Last summer I was driving up the driveway of my nephew’s farm just south of Minneapolis in a car I had borrowed from the friends with whom I was staying. As I pulled in, Chloe the Wonder Dog came bounding toward the car at top speed, all 8 pounds of her. Not in a vicious, who-goes-there, barky kind of way. More like a “Yay! Yay! Yay! Look who’s here!” kind of way. I slowed as she approached so as not to hit her, opened my door, and – guess what?  She hopped right in, licked my face, and took the seat next to me as I completed the drive up to the house.

Mind you, I’ve only met this dog once before and it had been more than a year since I’d last seen her. And she had never seen this car before. How did she know who I was?

Family members gathered all got a good laugh out of Chloe’s cheekiness. I was flattered she even remembered me. Meanwhile, my sister Liz, a retired elementary school principal who has raised three savvy daughters, noted, “We might need to talk to Chloe about Stranger Danger…”

Nah. Not Chloe. She knows what’s what and who’s who.  Here’s why: That dog is a seasoned, smart, savvy hunter with instincts and survival skills that rival those of any wild predators. She follows the wisdom in her canine DNA. My nephew reports she will be gone all day and then will return to the house with her own dinner in her mouth – something she tracked and caught out in the fields. Or with a bloodstained grin and gooey paws that proves she’s all good and will pass on the dog chow, thank you very much.

Here’s the lesson: Chloe has instincts about life, survival, and people – and so do you. And you should listen to them. But sometimes we humans get tangled up in our logical brains.

I know, I know. Many of my recent blogs instruct you to say “Good morning” and “Hello” to the people around you, even if they are currently strangers. That is a great plan if you want to meet people. However, listen to your gut, too.

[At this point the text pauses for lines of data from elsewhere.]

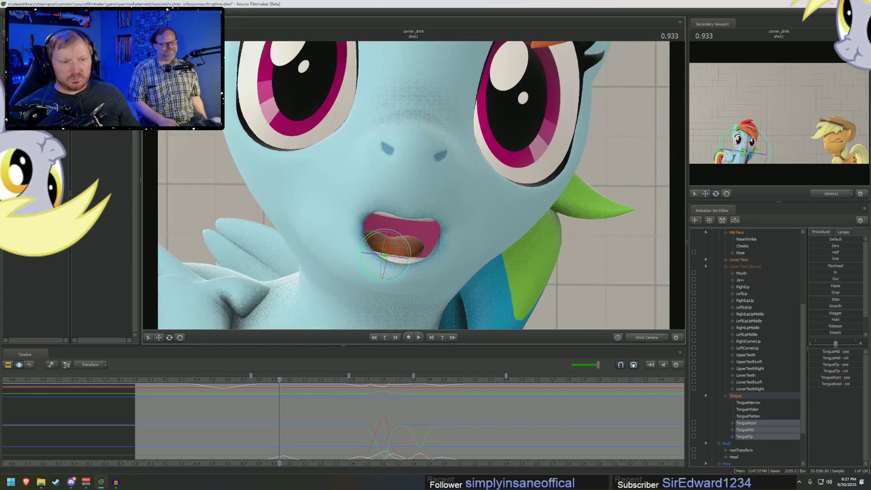
mouse_move(279, 428)
left_mouse_down()
mouse_move(245, 431)
mouse_move(277, 429)
mouse_move(305, 409)
left_mouse_up()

If something seems odd, a conversation gets weird, or you feel uncomfortable about anyone around you, heed those instincts.

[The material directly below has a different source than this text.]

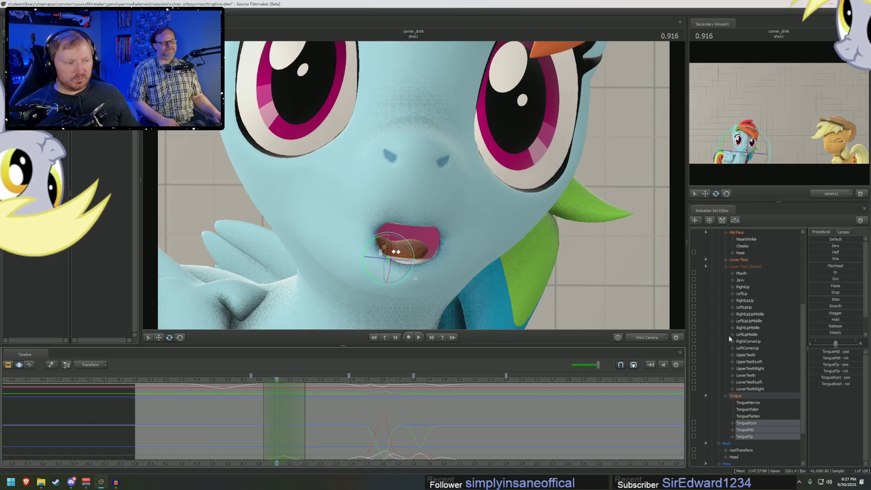
left_click(746, 260)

While most people in the world are good, there are indeed people out there who are bad news: annoying, clingy, aggressive and possibly even dangerous.

How to know who is who?

Probably the best book out there on how to sharpen your instincts about people is one by Gavin deBecker – The Gift of Fear. I read it more than 10 years ago when three people recommended it in the course of a week. One was a client who said it was mandatory reading for all female employees in  her company, especially those who travel. The second and third are gorgeous women who are rock stars (one figuratively, the other literally) who have numerous fans and followers and are often recognized as “famous” by the general public.

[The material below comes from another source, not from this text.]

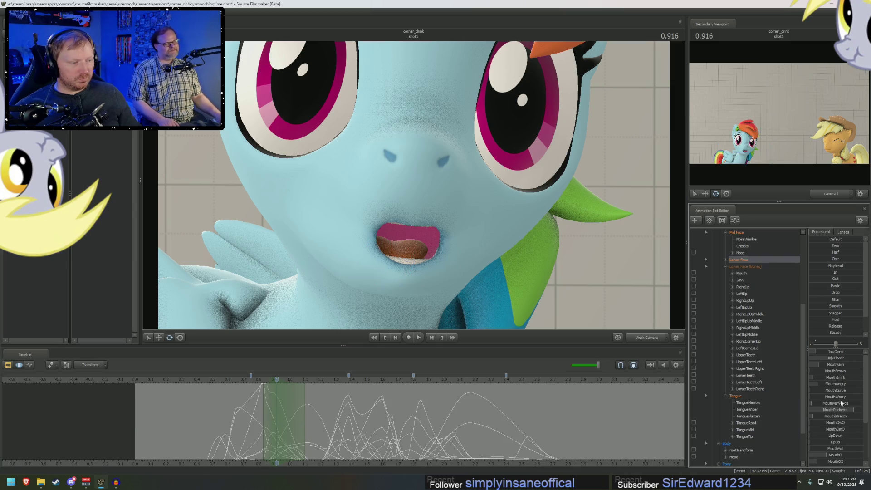
scroll(842, 450, "down", 3)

Me? I’m just someone who loves people, travels some, and just wants to be safe and more intentional about the people with whom I do business and associate.

So how are you balancing your desire to be friendly – and your need to avoid or disengage from people who could create problems in your world? How can you channel your inner Chloe the Wonder Dog, and be in tune to who’s friend and who could be a foe?